Provided material
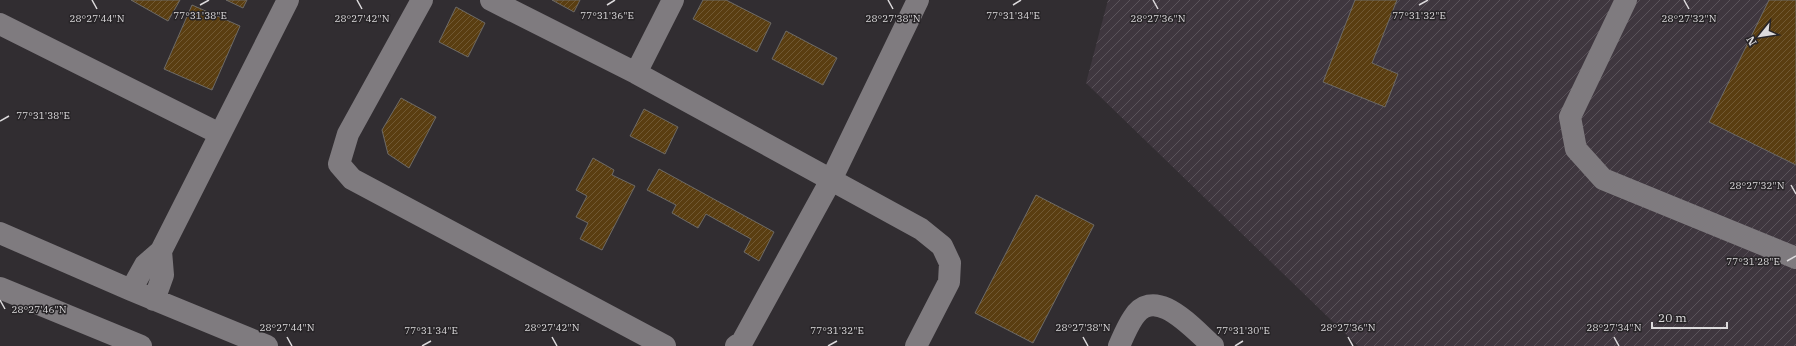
<svg xmlns="http://www.w3.org/2000/svg" width="1796" height="346" viewBox="0 0 1796 346" font-family="'IBM Plex Serif',serif">
	<defs>
		<pattern id="industrial-furrows" width="10" height="10" patternUnits="userSpaceOnUse"><rect width="10" height="10" fill="#3f373f"/><path d="M-1 1l2-2M0 10L10 0M9 11l2-2" fill="none" stroke="#5a535a"/></pattern>
		<pattern id="building-hatch" width="6" height="6" patternUnits="userSpaceOnUse"><rect width="6" height="6" fill="#5a3e11"/><path d="M-1 1l2-2M0 6l6-6M5 7l2-2" fill="none" stroke="#715933"/></pattern>
	</defs>
	<rect width="100%" height="100%" fill="#312d31"/>
	<path fill="url(#industrial-furrows)" d="M1108,0H1796V346H1358L1086,83Z"/>
	<path fill="url(#building-hatch)" stroke="#6d6a66" d="M131,0H180L168,21Z
		M226,0H247L243,8Z
		M552,0H580L574,12Z
		M703,0H726L771,23L757,52L693,19Z
		M1355,0H1397L1372,63L1398,74L1385,107L1323,82Z
		M1769,0H1796V165L1709,122Z
		M192,5L240,26L212,90L164,69Z
		M456,7L485,23L468,57L439,42Z
		M786,31L837,58L823,85L772,59Z
		M401,98L436,117L409,168L388,154L382,130Z
		M644,109L678,127L665,154L630,136Z
		M593,158L614,170L612,175L635,186L602,250L580,239L588,223L576,217L587,196L576,190Z
		M659,169L774,232L759,261L744,252L751,239L706,214L698,228L672,213L676,205L647,190Z
		M1036,195L1094,225L1033,343L975,313Z"/>
	<g fill="none" stroke-linecap="round" stroke-linejoin="round">
		<path stroke="#7f7b7f" stroke-width="22" d="M422,0L348,134L339,164L352,179L665,346
			M491,0L636,73L921,229L942,246L950,263L949,282L916,346
			M1626,0L1570,117L1576,149L1603,179L1796,258
			M0,24L220,134
			M636,73L673,0
			M0,233L131,290L267,346
			M131,290L145,265L161,251L288,0
			M154,300L163,275L161,251
			M736,346L742,342L831,180L918,0
			M1119,346C1123,337 1127,327 1133,318C1155,283 1193,329 1213,346"/>
		<path stroke="#7f7b7f" stroke-width="22" d="M0,288L141,346"/>
	</g>
	<path fill="none" stroke="#dcdadc" stroke-width="1.5" d="M92,0L97,9M357,0L362,9M888,0L893,9M1153,0L1158,9M1684,0L1689,9M200,5L209,0M607,5L615,0M1013,5L1021,0M1419,5L1428,0M0,121L9,116M1791,185L1796,194M1787,261L1796,256M0,300L5,309M287,337L292,346M552,337L557,346M1083,337L1088,346M1348,337L1353,346M1614,337L1619,346M422,346L431,341M828,346L837,341M1235,346L1243,341"/>
	<g font-size="10" text-anchor="middle" fill="#dcdadc" stroke="#272427" stroke-width="3" stroke-linejoin="round" paint-order="stroke">
		<text x="200" y="19">77°31'38"E</text>
		<text x="607" y="19">77°31'36"E</text>
		<text x="1013" y="19">77°31'34"E</text>
		<text x="1419" y="19">77°31'32"E</text>
		<text x="1689" y="22">28°27'32"N</text>
		<text x="97" y="22">28°27'44"N</text>
		<text x="362" y="22">28°27'42"N</text>
		<text x="893" y="22">28°27'38"N</text>
		<text x="1158" y="22">28°27'36"N</text>
		<text x="43" y="119">77°31'38"E</text>
		<text x="1757" y="189">28°27'32"N</text>
		<text x="1753" y="265">77°31'28"E</text>
		<text x="39" y="313">28°27'46"N</text>
		<text x="287" y="331">28°27'44"N</text>
		<text x="552" y="331">28°27'42"N</text>
		<text x="1083" y="331">28°27'38"N</text>
		<text x="1348" y="331">28°27'36"N</text>
		<text x="1614" y="331">28°27'34"N</text>
		<text x="431" y="334">77°31'34"E</text>
		<text x="837" y="334">77°31'32"E</text>
		<text x="1243" y="334">77°31'30"E</text>
	</g>
	<g transform="translate(1760 36) rotate(240)" stroke="#272427" stroke-width="3" paint-order="stroke">
	<path d="M0-3L7 15L0 10L-7 15Z" fill="#dcdadc"/>
	<text y="-6" font-size="11" font-weight="bold" text-anchor="middle" fill="#dcdadc">N</text>
	</g>
	<path d="M1652 322v6h75v-6" fill="none" stroke="#dcdadc" stroke-width="2"/>
	<text x="1658" y="322" font-size="12" fill="#dcdadc" stroke="#272427" stroke-width="3" paint-order="stroke">20 m</text>
</svg>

Exercise brief
Given the records above, reproduce precisely and only the lines between the line holding "M1769,0H1796V165L1709,122Z" and the line holding "M636,73L673,0", inclusive.

Answer to the exercise
		M1769,0H1796V165L1709,122Z
		M192,5L240,26L212,90L164,69Z
		M456,7L485,23L468,57L439,42Z
		M786,31L837,58L823,85L772,59Z
		M401,98L436,117L409,168L388,154L382,130Z
		M644,109L678,127L665,154L630,136Z
		M593,158L614,170L612,175L635,186L602,250L580,239L588,223L576,217L587,196L576,190Z
		M659,169L774,232L759,261L744,252L751,239L706,214L698,228L672,213L676,205L647,190Z
		M1036,195L1094,225L1033,343L975,313Z"/>
	<g fill="none" stroke-linecap="round" stroke-linejoin="round">
		<path stroke="#7f7b7f" stroke-width="22" d="M422,0L348,134L339,164L352,179L665,346
			M491,0L636,73L921,229L942,246L950,263L949,282L916,346
			M1626,0L1570,117L1576,149L1603,179L1796,258
			M0,24L220,134
			M636,73L673,0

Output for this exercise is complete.